* _Provided text_
# Picture of the day...



## Goat Song (May 4, 2011)

This was my favorite shot I got today...


----------



## Kimmerz Cali Kidz (Apr 30, 2011)

No kidding... LOL that shot is ADORABLE!!!


----------



## peggy (Aug 11, 2010)

Very very sweet. It would make a great calender pic or better yet a nice painting.....


----------



## freedomstarfarm (Mar 25, 2011)

That is a wonderful photo!


----------



## Goat Song (May 4, 2011)

Here are a few more...


----------



## Trip Trap Mountain (May 1, 2011)

oh!!! as if i didn't already have goat fever!!! those are precious!!


----------



## bleatinghearts (Feb 26, 2010)

Oh my...that first pic is awesome! Love it! :hi5:


----------



## AlaskaBoers (May 7, 2008)

wow way cute!!


----------



## StaceyRosado (Oct 5, 2007)

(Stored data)
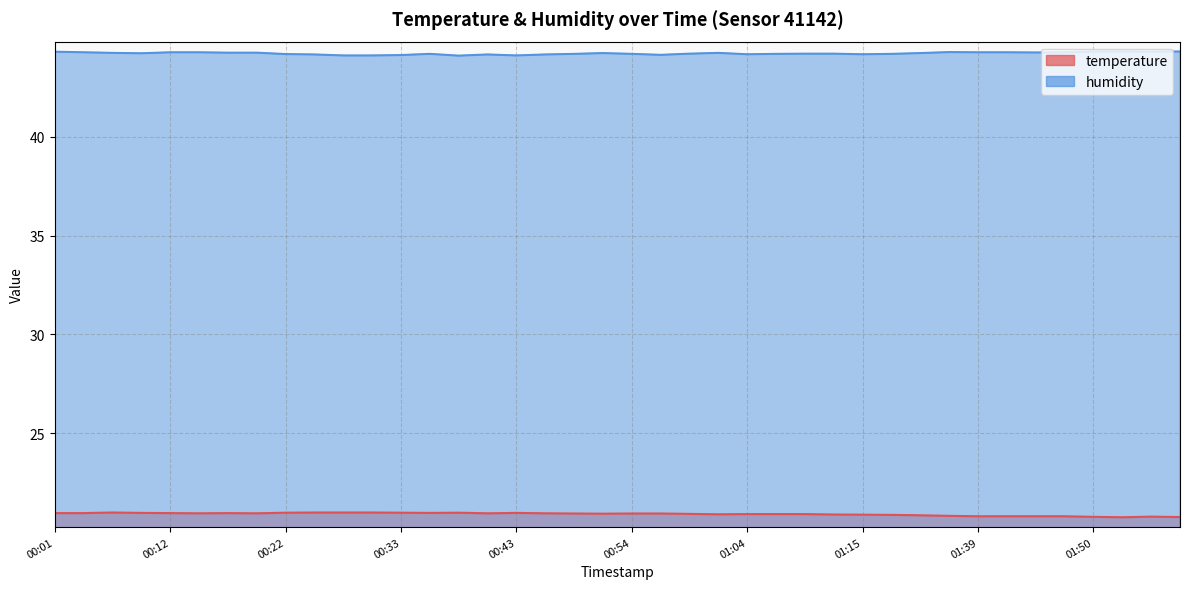

True or false: humidity and temperature intersect in this chart.

False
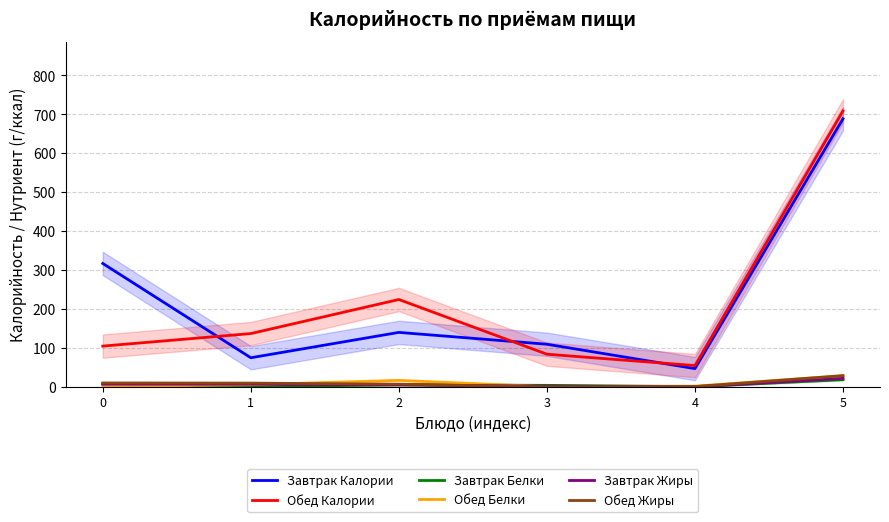

What is the value of the Завтрак Калории point at the 5th from the left?

47.0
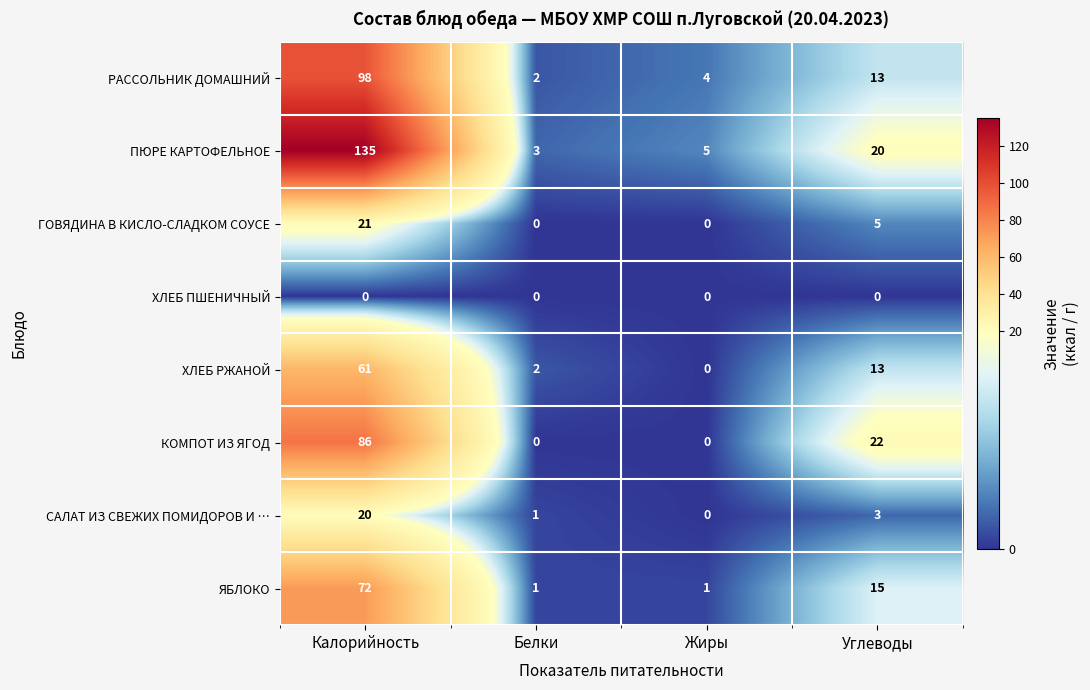

How many series are shown in this chart?

8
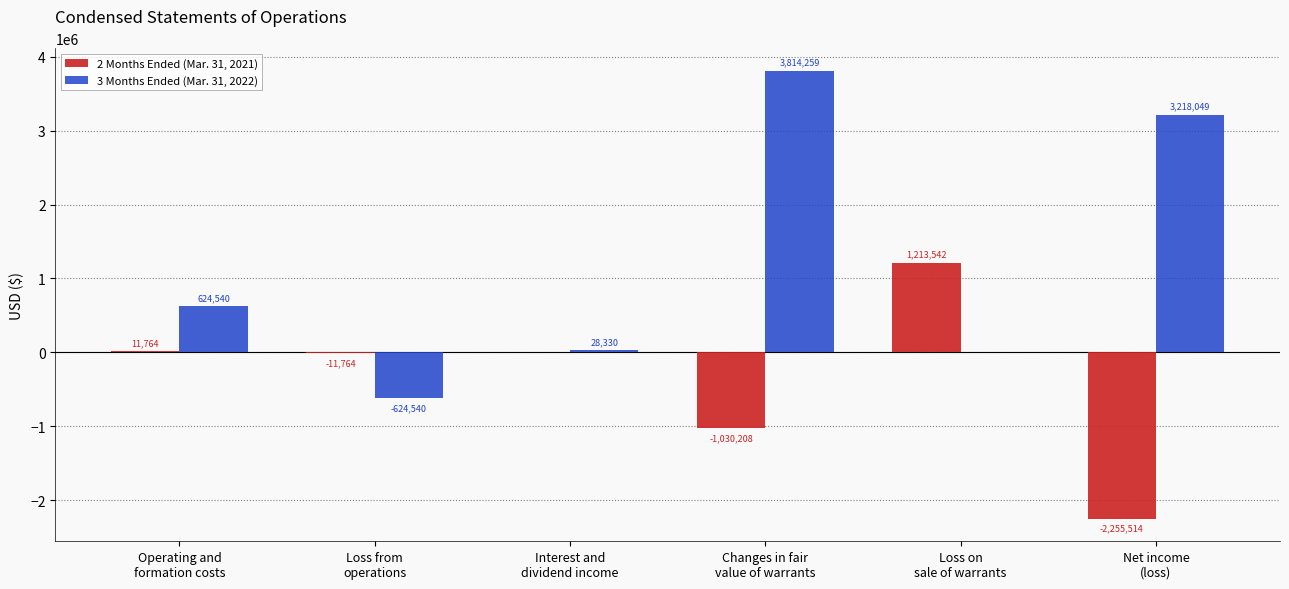

How many distinct data groups are displayed?

2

* _Task instructions_
Please carry on the goat picture thread, starting right after its last line.

* _Answer to the problem_
that first pic needs to be entered into the NGE (national goat expo) photo contest!


----------



## freedomstarfarm (Mar 25, 2011)

great shots. That white La Mancha looks like she is singing!


----------



## mommaB (Oct 1, 2009)

Love it!!! Sooo sweet!


----------



## KW Farms (Jun 21, 2008)

Such adorable goats!!! Thanks for sharing!! :thumb:


----------



## Burns Branch Boers (Apr 11, 2011)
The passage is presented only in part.